まず、プロジェクトに新しいターゲットを追加して、テンプレートから「Cocoa Touch Framework」を選びます。名前をResult
に、言語を「Objective-C」にします。Embedded Frameworkとしては使わないので、「Embed in Application」は「None」にしておきます。
このままではDynamic Frameworkになってしまうので、「Linking > Mach-O Type」を「Dynamic Library」から「Static Library」にします。iOS 7で使うので「Deployment Target」も7.0
にします。
4. ダミーのResult.frameworkをターゲットに追加します。
APIKitを使いたいターゲットに、今回作ったダミーのResult.framework
を含めるようにします。Dynamic Frameworkではないので「Linked Frameworks and Libraries」のほうに追加します。
5. APIKitを使ったコードを書いてiOS 7で動かしてみる
ここまでやるとビルドも通るようになり、iOS 7対象のプロジェクトでもAPIKitが使えるようになっているはずです。Demo.playgroundのGitHub APIの例などで試してみてください。
サンプルプロジェクト https://github.com/bricklife/APIKit-iOS7
ダミーのFrameworkでは解決しないケース
中身が何も入っていないFrameworkなので、Frameworkの名前空間や一部のインポートには対応できません。

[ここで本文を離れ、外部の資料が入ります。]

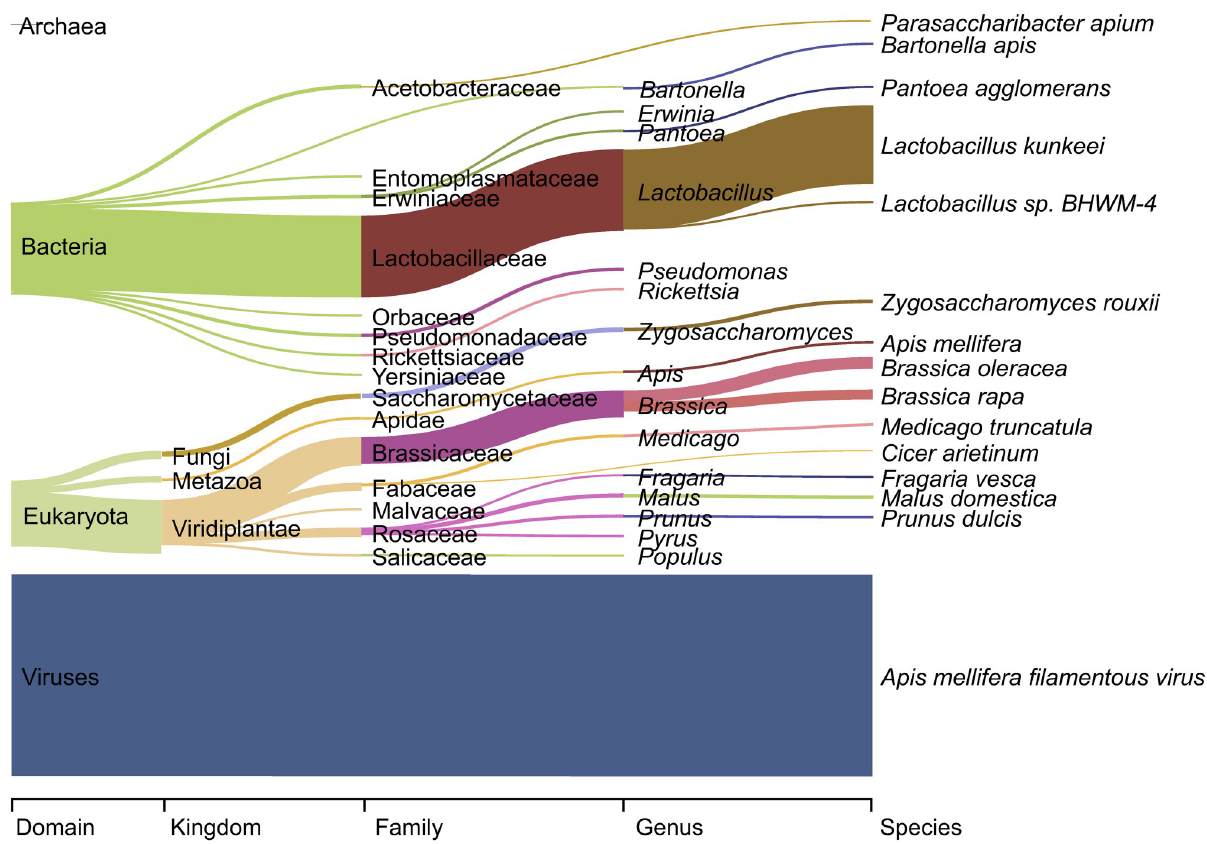
Fig 2. Sankey diagram of the most abundant taxa detected by DNA metagenomics in North-European honey samples. The width of the bar is proportional to the mean RRA of the taxa, with the fifteen taxa with the highest mean RRA shown at each taxonomic level. The graph was created with Pavian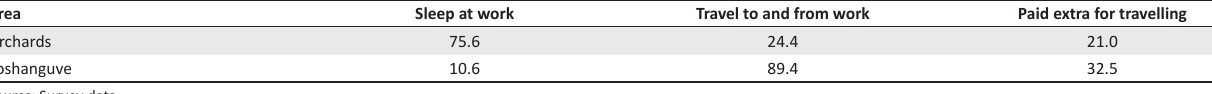
TABLE 7: Domestic workers’ travelling status – Orchards ( n = 86), Soshanguve ( n = 85). Area Sleep at work Travel to and from work Paid extra for travelling Orchards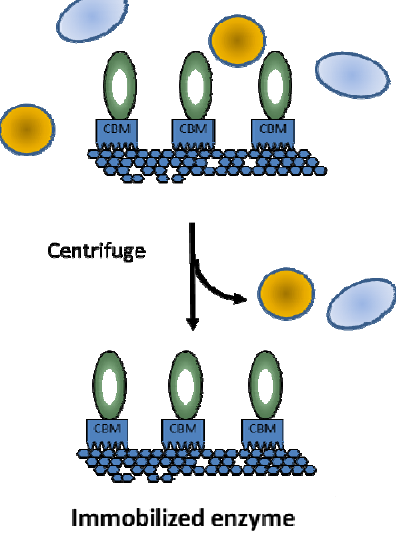
Figure 7. One-step protein purification and immobilization of a CBM-tagged protein on a cellulosic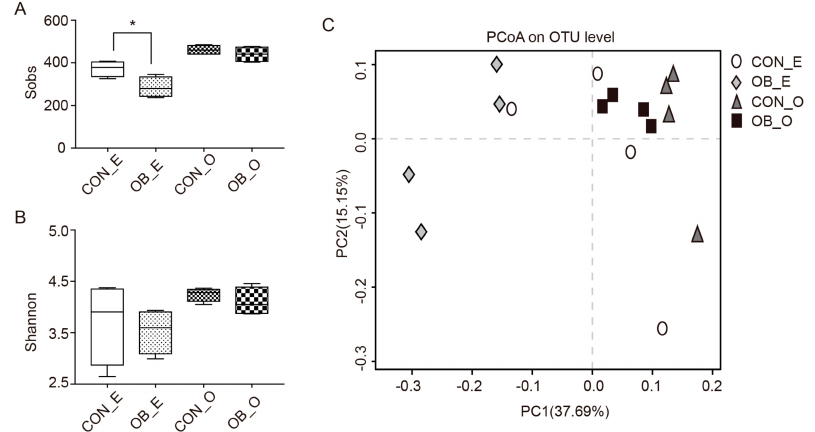
Figure 1. The microbiota α - and β -diversity of the caecal (E) and colonic (O) digesta from growing pigs fed either control (CON) or oat bran diet (OB). Each symbol represents a different group. ( A ) The Sobs index of the caecal and colonic digesta microbiota of the CON and OB groups; ( B ) the Shannon index of the caecal and colonic digesta microbiota of the CON and OB groups; ( C ) the principal coordinates analysis (PCoA) plots of the microbial communities at operational taxon unit (OUT) level. Values are mean ± SEM, n = 4. * Compared with the control p <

例えば、ReactiveCocoaの以下の部分などが、Frameworkの名前空間に依存しています。public typealias Observer = Observer<Value, Error>
とするとビルドできないので、どちらかの名前を変えざるを得ないと思います。
public typealias Observer = ReactiveCocoa.Observer<Value, Error>
また、同じくReactiveCocoaの以下の部分などで、Frameworkの一部をimport
しているのですが、これも対応できません。
import enum Result.NoError
まとめ
手段が目的と化している感じがしますが、ライブラリのソースコードを改変しなければアップデートに追従する手間が格段に違うので、まだiOS 7をターゲットにしているプロジェクトを担当している方はぜひ試してみてください!